About this exercise: Only the text is wanted; write out each record below exactly and exclude all pictures.

Data in this exercise:

☆ ☆ ☆ ☆

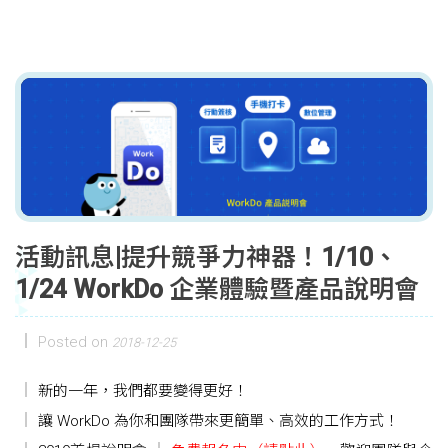
活動訊息|提升競爭力神器！1/10、
1/24 WorkDo 企業體驗暨產品說明會
Posted on
2018-12-25
新的一年，我們都要變得更好！
讓 WorkDo 為你和團隊帶來更簡單、高效的工作方式！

☆ ☆ ☆ ☆

Answer area:
活動訊息|提升競爭力神器！1/10、
1/24 WorkDo 企業體驗暨產品說明會
Posted on
2018-12-25
新的一年，我們都要變得更好！
讓 WorkDo 為你和團隊帶來更簡單、高效的工作方式！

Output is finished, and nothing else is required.